|Oct 20, 08 3:28pm|
|A veteran Umno leader today said he had been asked to pay for votes in an upcoming contest for top posts, and warned that money politics would destroy the organisation.
Foreign Minister Rais Yatim said “the majority” of Umno members were more interested in making money out of the election than in voting for the right person.
“The majority of Umno people want to look for money and not for good leaders,” said Rais, a member of Umno’s decision-making committee who is vying for the vice-presidency.
“We have been approached under the cloak of assistance and cloak of contribution. (But) I’m not a player so you don’t see my marks going up very high.
“If you want to be a good player, you have to say yes (to vote-buying),” he told reporters.
Rais, who has been with Umno for over 33 years, said the problem of money politics within the ruling party should be eradicated or it “will surely kill the party.”
Umno, which has ruled Malaysia since independence, is holding meetings to nominate candidates for party posts after suffering major losses in polls this year. It will hold party elections next March.
“If Umno cannot curb this practice, Umno’s future is done for because this has been (talked about) for the past two decades and it has not been curbed,” he said.
In July, Umno asked the country’s anti-corruption agency to help it battle vote-buying ahead of the heated battle for top leadership positions in the party.

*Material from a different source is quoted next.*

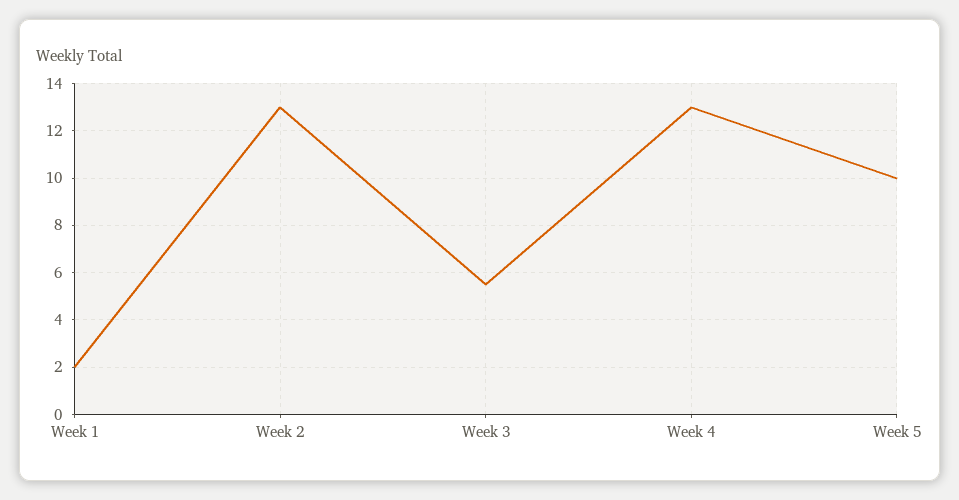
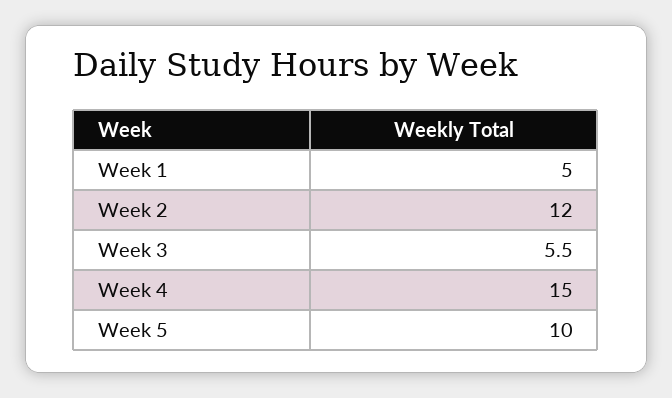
Week 1: 2 -> 5
Week 2: 13 -> 12
Week 4: 13 -> 15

Rais has only garnered five nominations of the 19 needed to contest in the party polls.
Supreme council meeting tonight
Meanwhile, the party’s highest decision-making body, the supreme council, held a meeting which lasted for some four hours at the Putra World Trade Centre tonight.
The party was expected to discuss renewed calls made for the party polls to be brought back to December from next March.
However party president Abdullah Ahmad Badawi did not hold a press conference at the end of the meeting.
“The press is not even supposed to be here,” quipped Abdullah when he was pressed by journalists on what had transpired at the meeting which started at 8.30pm.
Earlier today, when asked to comment on the calls to bring the party polls back to December, Abdullah told reporters to wait for the supreme council meeting to be over first.
“Wait. There, we will meet the media and we will inform you then,” he had said.
Although the party had adjourned its elections from December to next March, there have been calls from various party leaders for the polls to be brought back to December.
Many said that the campaigning period was too long before party polls in five months time while others argued that this was a move to make Abdullah step down much earlier than his earlier promise to do so in March.
In recent days, deputy president hopeful Muhyiddin Yassin also had backed such calls for the party polls to be brought back to December.
And tonight Muhyiddin informed reporters that the supreme council meeting had nothing to do with party polls.